You can then clip the bins to the UK shoreline by doing a spatial join (an intersection) either directly within QGIS or within the Postgres database. The latter is much, much faster. For these maps I used 2,500m bins. I am currently trying to clip a 750m bin that would give me higher resolution but that doesn’t seem to have completed as of 4 hours ago.

Adding Pricing Data

Although the Land Registry provides unit address-level data, the easiest resolution to work with is the postcode (e.g. WC2R 2LS). The Ordnance Survey now provides a Code-Point Open data set that contains postcode centroids which is rather useful for this task. We will ‘map’ every transaction to a postcode centroid, and then calculate a median for all transactions falling within each hexagonal bin. This isn’t perfect, but it’s the only computationally feasible one.

I suppose that, if you were a very patient person, you could do this step within QGIS as well but I am simply not that patient. I’m still working on documenting and releasing some ETL code to process LandReg data, but for now that’s beyond the scope of this post so I’ll just assume that you’ve managed to load the data in such a way as to preserve the columns and can now query and group your data by postcode and year.

Affordability

The measure of affordability I’m using is derived from Median Gross Household Income for the entire UK. This is a reasonable measure since it’s closest to what the banks are looking at when they’re thinking about what to lend to a household in order to purchase a property. Historically, 3 times gross income was considered a fairly safe bet, but more recently these ratios have climbed rather steeply.

The 1997 and 2012 incomes have to be inflation-adjusted since the Land Registry doesn’t inflation-adjust the price paid. I wrote a function to do this for me directly within Postgres:

[code]

CREATE OR REPLACE FUNCTION RPIConversion (
i_price float8,
i integer,
j integer
)
RETURNS numeric
AS $$
DECLARE
adjusted numeric := 0; — total area
BEGIN
SELECT i_price * (SELECT rpi_idx FROM inflation.rpi_fct WHERE yr=j)/(SELECT rpi_idx FROM inflation.rpi_fct WHERE yr=i) INTO adjusted;
RETURN ROUND(adjusted::numeric,2);
END;
$$ LANGUAGE plpgsql;
ALTER FUNCTION RPIConversion(float8, integer, integer) OWNER TO postgres;
[/code]

Note that this version of the function assumes that your database has an inflation schema with a RPI (rpi_fct) table with the following layout:

[code]

yr (smallint)

rpi_idx (numeric)

[/code]

Materialised Views

They’re not often used, but materialised views are a rather handy feature of good databases – the look and act like real tables, but they are dynamically created using a SQL statement instead of the full CREATE TABLE command. The principal difference between Materialised and Non-Materialised (Immaterialised?) Views is that the latter are slower but update dynamically. In other words, if you add more data to one of the underlying tables involved in a Non-Materialised View then the view is also updated.

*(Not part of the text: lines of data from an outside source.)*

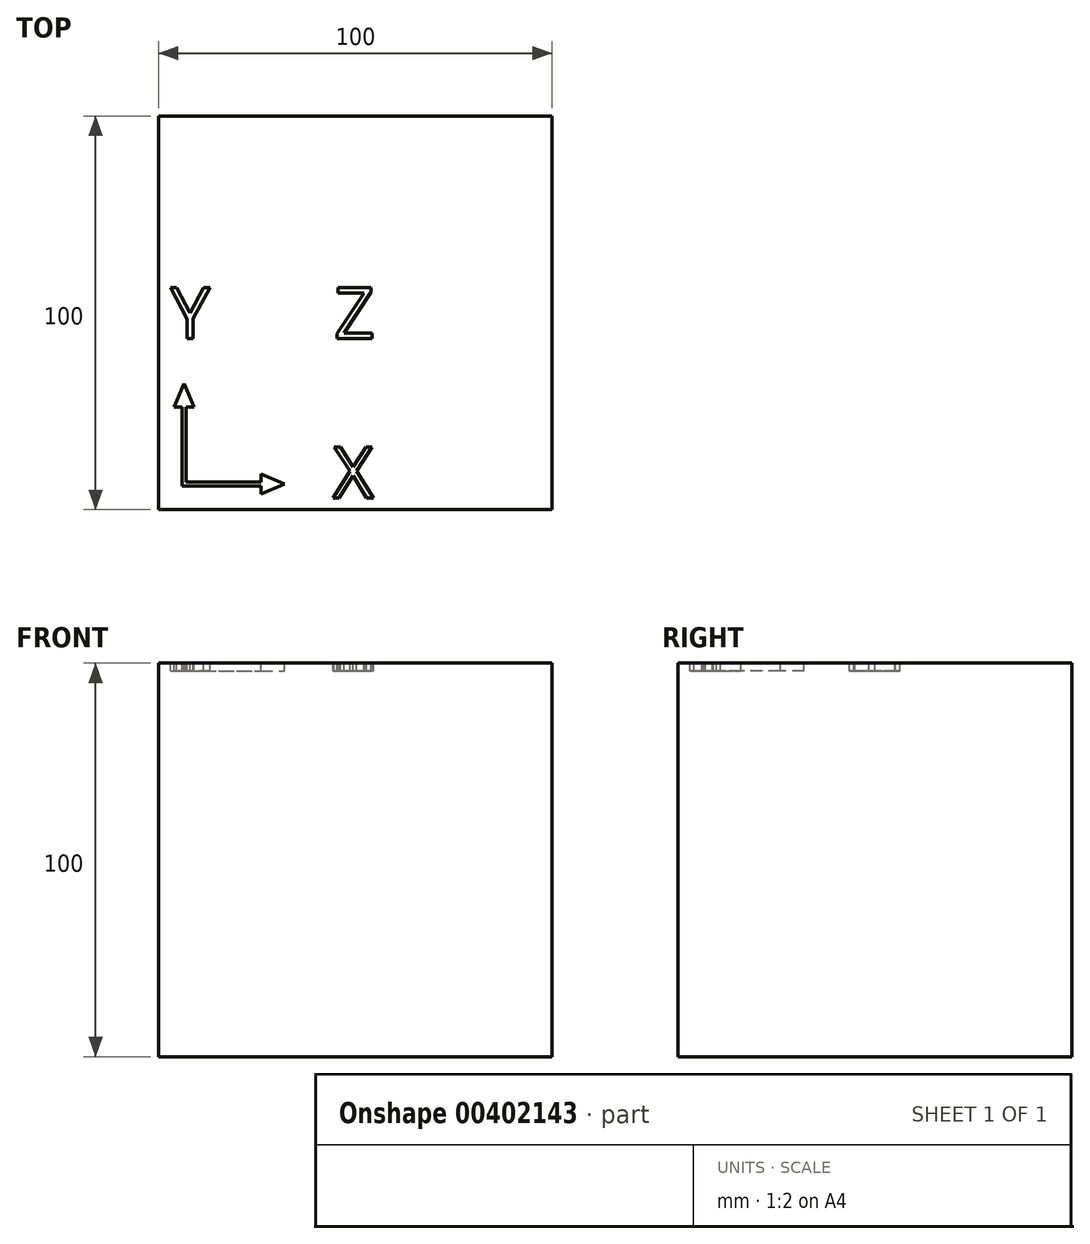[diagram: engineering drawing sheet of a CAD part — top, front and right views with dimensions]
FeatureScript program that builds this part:
annotation { "Feature Type Name" : "Feature", "Feature Type Description" : "" }
export const myFeature = defineFeature(function(context is Context, id is Id, definition is map)
    precondition{}
    {
        {
            var Q0;
            Q0=qCreatedBy(makeId("Top.planeOp"),FACE);
            var sketch = newSketch(context, id + "F0", { "sketchPlane" : qUnion([Q0])});
            skLineSegment(sketch, "E0.bottom", {"start": v(-61.6, 68.76) * mm, "end": v(38.4, 68.76) * mm});
            skLineSegment(sketch, "E0.top", {"start": v(-61.6, -31.24) * mm, "end": v(38.4, -31.24) * mm});
            skLineSegment(sketch, "E0.left", {"start": v(-61.6, 68.76) * mm, "end": v(-61.6, -31.24) * mm});
            skLineSegment(sketch, "E0.right", {"start": v(38.4, 68.76) * mm, "end": v(38.4, -31.24) * mm});
            skSolve(sketch);
        }
        {
            var Q0;
            Q0 = qSketchRegion(id + "F0", true);
            extrude(context, id + "F1", {"entities" : qUnion([Q0]), "depth" : 100 * mm});
        }
        {
            var Q0;
            Q0=makeQuery(id+"F1.opExtrude","CAP_FACE",FACE,{"disambiguationData":[OSD([sQuery(id+"F0.wireOp",EDGE,"E0.bottom"),sQuery(id+"F0.wireOp",EDGE,"E0.top"),sQuery(id+"F0.wireOp",EDGE,"E0.left"),sQuery(id+"F0.wireOp",EDGE,"E0.right")])],"isStart":false});
            var sketch = newSketch(context, id + "F2", { "sketchPlane" : qUnion([Q0])});
            skText(sketch, "E1", { "text": "X", "fontName": "OpenSans-Regular.ttf"});
            skText(sketch, "E2", { "text": "Y", "fontName": "OpenSans-Regular.ttf"});
            skPoint(sketch, "E3", {"position": v(-58.6, 18.76) * mm});
            skPoint(sketch, "E4", {"position": v(-61.6, 18.76) * mm});
            skText(sketch, "E5", { "text": "Z", "fontName": "OpenSans-Regular.ttf"});
            skPoint(sketch, "E6", {"position": v(-11.6, 18.76) * mm});
            skLineSegment(sketch, "E7.top", {"start": v(-55.6, -25.24) * mm, "end": v(-35.6, -25.24) * mm});
            skLineSegment(sketch, "E7.left", {"start": v(-55.6, -5.24) * mm, "end": v(-55.6, -25.24) * mm});
            skLineSegment(sketch, "E8.0", {"start": v(-54.6, -24.24) * mm, "end": v(-35.6, -24.24) * mm});
            skLineSegment(sketch, "E8.1", {"start": v(-54.6, -5.24) * mm, "end": v(-54.6, -24.24) * mm});
            skLineSegment(sketch, "E9", {"start": v(-55.6, -5.24) * mm, "end": v(-57.6, -5.24) * mm});
            skLineSegment(sketch, "E10", {"start": v(-57.6, -5.24) * mm, "end": v(-55.1, 0.76) * mm});
            skLineSegment(sketch, "E11", {"start": v(-55.1, 0.76) * mm, "end": v(-52.6, -5.24) * mm});
            skLineSegment(sketch, "E12", {"start": v(-52.6, -5.24) * mm, "end": v(-54.6, -5.24) * mm});
            skLineSegment(sketch, "E13", {"start": v(-35.6, -25.24) * mm, "end": v(-35.6, -27.24) * mm});
            skLineSegment(sketch, "E14", {"start": v(-35.6, -27.24) * mm, "end": v(-29.6, -24.74) * mm});
            skLineSegment(sketch, "E15", {"start": v(-29.6, -24.74) * mm, "end": v(-35.6, -22.24) * mm});
            skLineSegment(sketch, "E16", {"start": v(-35.6, -22.24) * mm, "end": v(-35.6, -24.24) * mm});
            const initialGuessF2  = {"E1": [-0.01736, -0.02824, 1, 0, 0.013], "E2": [-0.0586, 0.01226, 1, 0, 0.013], "E5": [-0.01698, 0.01226, 1, 0, 0.013]};
            skSetInitialGuess(sketch, initialGuessF2);
            skSolve(sketch);
        }
        {
            var Q0;
            Q0 = qSketchRegion(id + "F2", true);
            extrude(context, id + "F3", {"entities" : qUnion([Q0]), "operationType" : NewBodyOperationType.REMOVE, "oppositeDirection" : true, "depth" : 2 * mm});
        }
    });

Anyway, these play nicely with QGIS’ Postgres tools, and the results can be added as layers that are as quick to work with as a local shape file. I’ve parameterised the query below so that I can create annual views for the entire data set by simply running a Python script (i.e. all ‘{}’ are substituted with the ‘current’ year’): to process all 20 years’ worth of data took approximately 10 minutes and the results can be added to QGIS in seconds.

[code]
CREATE MATERIALIZED VIEW viz.hex{} AS
SELECT
row_number() OVER() as id,
extract(year from pp.completion_dt) as yr,
quantile(pp.price_int, 0.5) as median_price,
RPIConversion(lf.income_amt*52::numeric, 2012, {}) AS median_income,
round(quantile(pp.price_int, 0.5)::numeric / RPIConversion(lf.income_amt*52::numeric, 2012, {}), 2) AS affordability,
h.gid,
h.geom
FROM
landreg.price_paid_fct pp,
inflation.hh_income_fct lf,
osopen.hex_mapping_dim hd,
osopen.hex_2500m h
WHERE extract(year from pp.completion_dt) = {}
AND lf.year = {}
AND lf.metric_nm::text = ‘Median’::text
AND lf.region_nm::text = ‘All households’::text
AND pp.pc = hd.pc
AND hd.h2500m = h.gid
GROUP BY yr, h.gid, lf.income_amt;

[/code]

In the worst tradition of university lecturers: I’ll leave the remainder of the workflow as an exercise for the reader.